- [STATED EXERCISE A]: Translate this sentence from the passage on Brecht's epic theatre into Spanish: "The nature of that particular essay is essentially a reaction to the method acting techniques laid down by the Russian thespian Konstantin Stanislavsky."

- [DOCUMENT]:
· · · · ·
It is fair to say that Brecht was primarily interested in evolving a style of theatre that he referred to as 'Epic'. In his essay 'Die Strassenszene', (subtitled 'Grundmodell eines epischen Theaters'), he explains that 'to set up a basic model for epic theatre is comparatively easy' . He uses the example of an everyday street incident, somebody explaining to others about a traffic accident that he had seen. He goes on to say that 'the demonstrator acts the behaviour of driver or victim in such a way that the bystanders are able to form an opinion about the accident', and that this demonstrator need not be an artist, since 'his demonstration would be spoilt if the bystanders' attention were drawn to his powers of transformation'. This is to say that the man need not cast the illusion over his audience that he purports to be the victim or the driver, but merely to show the 'repeat' of the accident, and that the social significance - in this case, whether or not the accident could have been avoided had the attitudes of one of the parties been any different - of his demonstration be present. The nature of that particular essay is essentially a reaction to the method acting techniques laid down by the Russian thespian Konstantin Stanislavsky. In his own work he cites an accident he had seen, in which an old beggar had been killed by a streetcar. The images of this accident had an effect on him that made him think back to a much more previous experience of his own, in which he had seen a weeping Italian leaning over a dead monkey, attempting to feed it. He goes on to explain that were he to stage the scene of the dead beggar, he would use the memory of what he felt seeing the dead monkey rather than the actual tragedy in order to convey the scene's emotion.
· · · · ·
- [STATED EXERCISE B]: Retype the lines of the entries from the one holding "Rendered at 1241 by 1754 pixels." through the last line of the entries, with both ends included.
· · · · ·
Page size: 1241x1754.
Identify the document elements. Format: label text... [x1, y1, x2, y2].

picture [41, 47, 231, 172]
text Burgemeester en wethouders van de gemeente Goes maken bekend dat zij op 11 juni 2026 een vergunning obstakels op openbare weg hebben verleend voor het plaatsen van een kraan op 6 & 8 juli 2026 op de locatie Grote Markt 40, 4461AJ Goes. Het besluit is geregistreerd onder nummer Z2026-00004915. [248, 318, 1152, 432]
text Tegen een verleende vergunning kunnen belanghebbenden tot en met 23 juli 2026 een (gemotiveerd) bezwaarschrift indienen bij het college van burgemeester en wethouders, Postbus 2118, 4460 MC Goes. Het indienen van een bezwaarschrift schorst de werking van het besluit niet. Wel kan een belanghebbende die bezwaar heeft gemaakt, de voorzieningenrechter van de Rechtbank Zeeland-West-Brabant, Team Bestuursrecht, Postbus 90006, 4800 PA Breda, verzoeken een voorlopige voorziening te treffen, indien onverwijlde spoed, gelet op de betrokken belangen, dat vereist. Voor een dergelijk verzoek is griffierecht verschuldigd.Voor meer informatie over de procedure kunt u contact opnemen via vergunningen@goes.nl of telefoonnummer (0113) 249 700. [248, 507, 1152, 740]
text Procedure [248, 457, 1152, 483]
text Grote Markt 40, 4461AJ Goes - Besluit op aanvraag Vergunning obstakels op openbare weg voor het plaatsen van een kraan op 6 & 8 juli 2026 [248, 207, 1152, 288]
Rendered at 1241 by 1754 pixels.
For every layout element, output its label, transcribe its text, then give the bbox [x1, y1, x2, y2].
· · · · ·
- [WORKED ANSWER A]: La naturaleza de ese ensayo en particular es, en esencia, una reacción a las técnicas de actuación del método establecidas por el actor ruso Konstantin Stanislavsky.

- [WORKED ANSWER B]:
Rendered at 1241 by 1754 pixels.
For every layout element, output its label, transcribe its text, then give the bbox [x1, y1, x2, y2].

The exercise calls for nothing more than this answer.